The fish is the ideal embodiment of Zengo's strange fusion experiment. It's intricately conceived and flawlessly executed, something truly new and unique, owing allegiance to no dish that has come before. This alone would be enough for me to like it, but it's also a plainly wonderful dish, which makes me love it.

Sadly, we don't stop here. The pollo Maya is a disaster, a dish without one redeeming characteristic except that it's the cheapest thing on the entree board, coming in at eighteen bucks. A single chicken breast has been sliced with what may have been a claw hammer, then tossed with eggplant, onions and plantain cooked down so harshly that they've become an oily pudding. Top this with not one, but two inappropriate sauces -- a burnt mole rojo on top, a thin coconut curry beneath -- as well as the ammonia back bite of abused cilantro everywhere, and you're just adding insult to injury. The opposite of the black cod, this is the worst possible example of wrongheaded fusion, never done before because it's simply a bad idea.

We do our best to hide the barely touched pollo from Captain Enthusiasm when he returns, pushing more beer and dessert menus in our direction. We ask him what would be good for capping off the night. Everything, he says, but in particular, how 'bout a round of forty-dollar cognacs?

We demur, and instead order Vietnamese coffees, some churros and chocolate, and wait patiently for their delivery.

And wait.

And wait some more.

We should have left, because an otherwise great meal is easily ruined at the finish line by a staff that has no idea what it's doing in the dessert department. I think we may be the first table to order the Vietnamese coffee offered on the menu, because Captain Enthusiasm seems completely surprised by the sight of it. So are we: What should be a tall, cold glass of thick iced coffee over sweetened condensed milk comes out tasting like watery lukewarm Sanka bolstered with heavy cream. It's awful, and the churros and chocolate are worse.

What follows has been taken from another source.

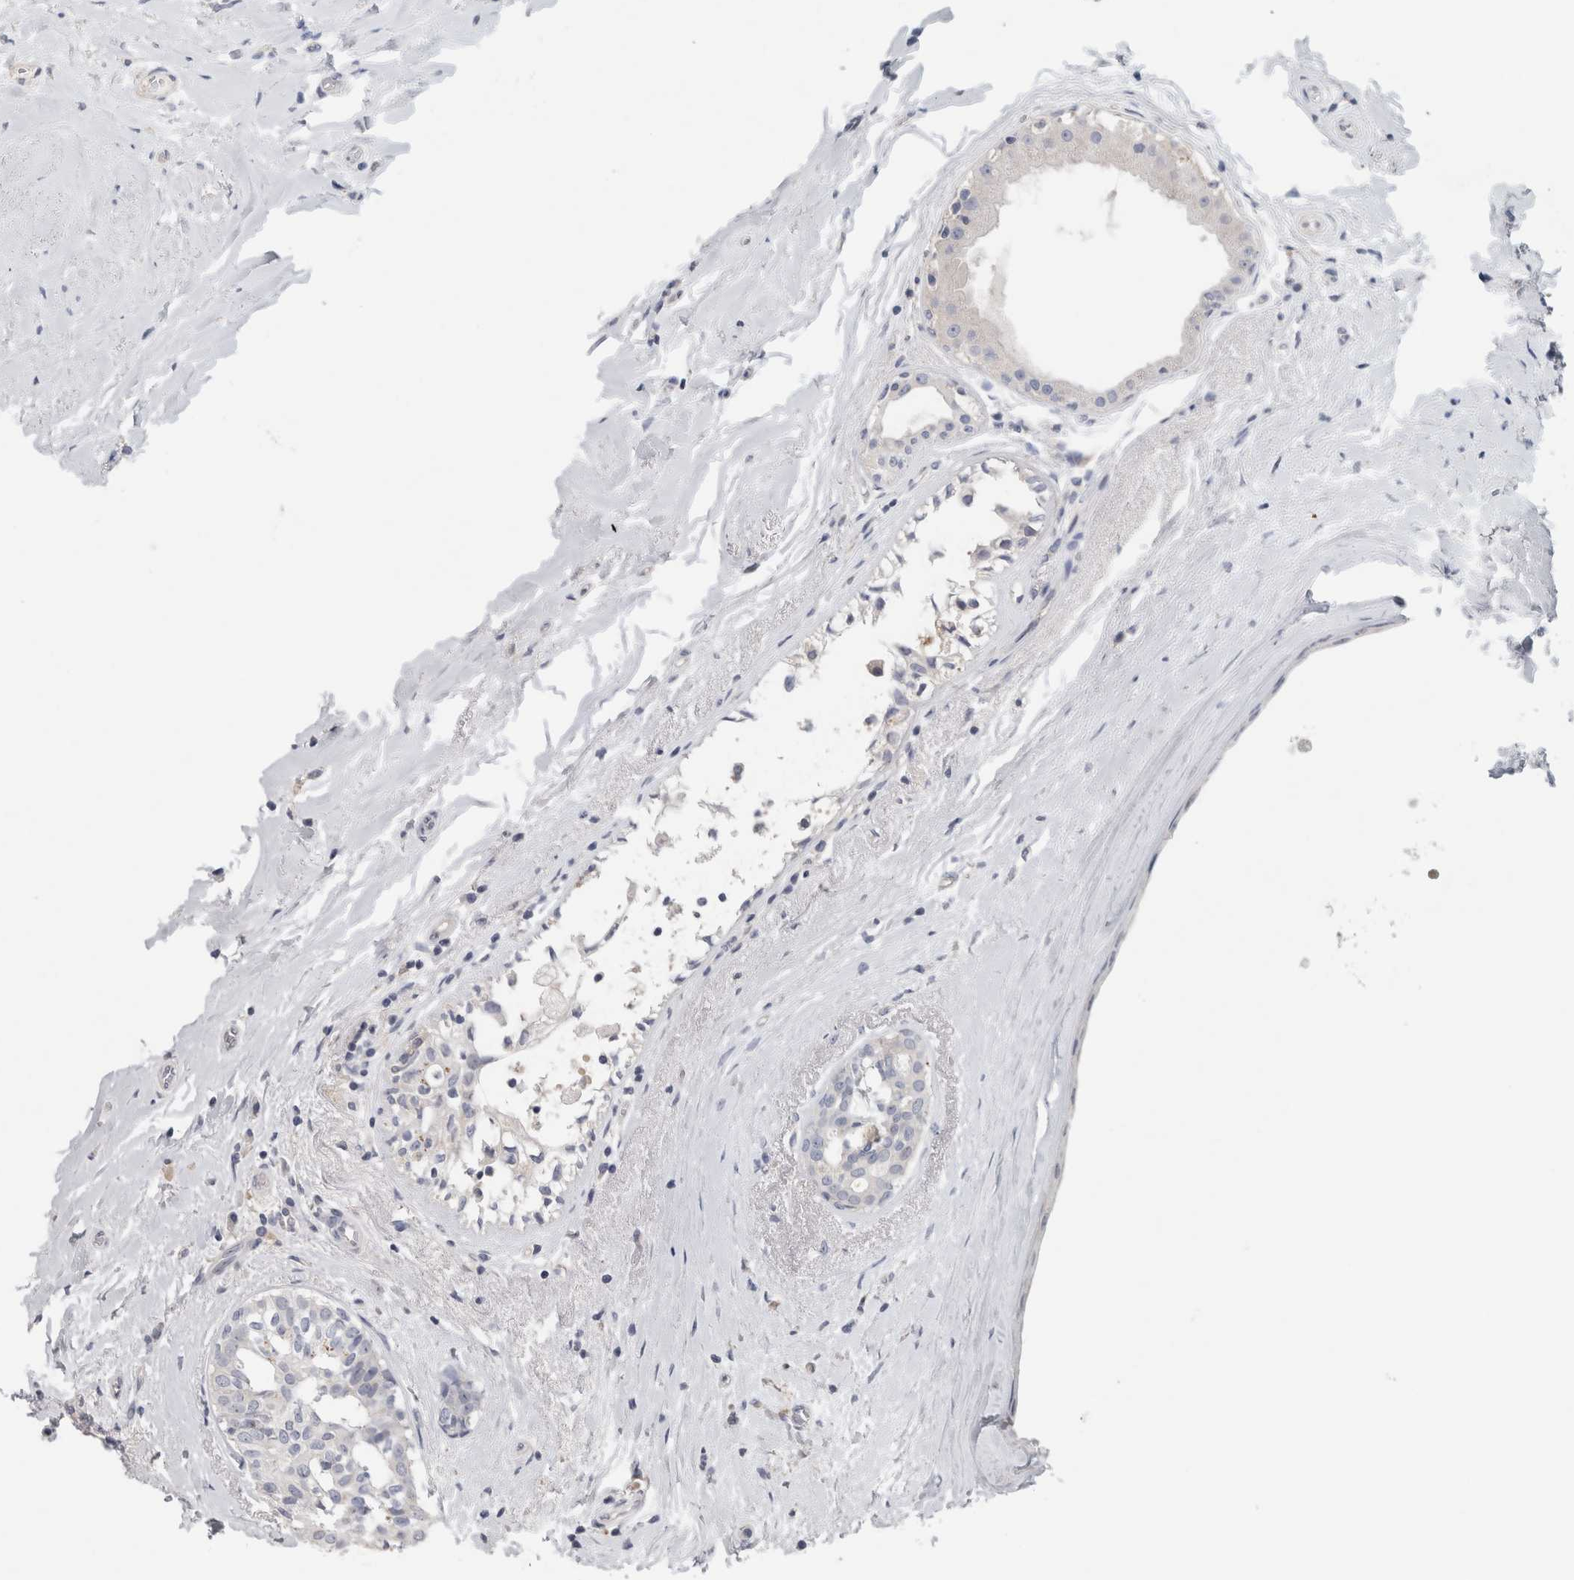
{"staining": {"intensity": "negative", "quantity": "none", "location": "none"}, "tissue": "breast cancer", "cell_type": "Tumor cells", "image_type": "cancer", "snomed": [{"axis": "morphology", "description": "Duct carcinoma"}, {"axis": "topography", "description": "Breast"}], "caption": "DAB immunohistochemical staining of intraductal carcinoma (breast) reveals no significant positivity in tumor cells. (DAB immunohistochemistry visualized using brightfield microscopy, high magnification).", "gene": "TARBP1", "patient": {"sex": "female", "age": 55}}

Still, even after a bad end to a good night (and another twenty-minute wait for the privilege of paying for it all), as I walk out the door I get the same feeling I had the last time I left Zengo. I want to go back. I want to try the oxtail and shiitake tamale, the hokkien noodles and the last of the three ceviches. I want to taste the roasted and honey-seared plantains, arrepas with hoisin, every fish in the sea. I want to eat my way through a menu that sounds like weird, discordant flavor poetry, everything hanging on the ability of a few overworked, overstressed cooks to make sense out of nonsense. Because Zengo's kitchen crew has sold me on this whole Latino-Asian thing.

And I can't wait to see what they do next.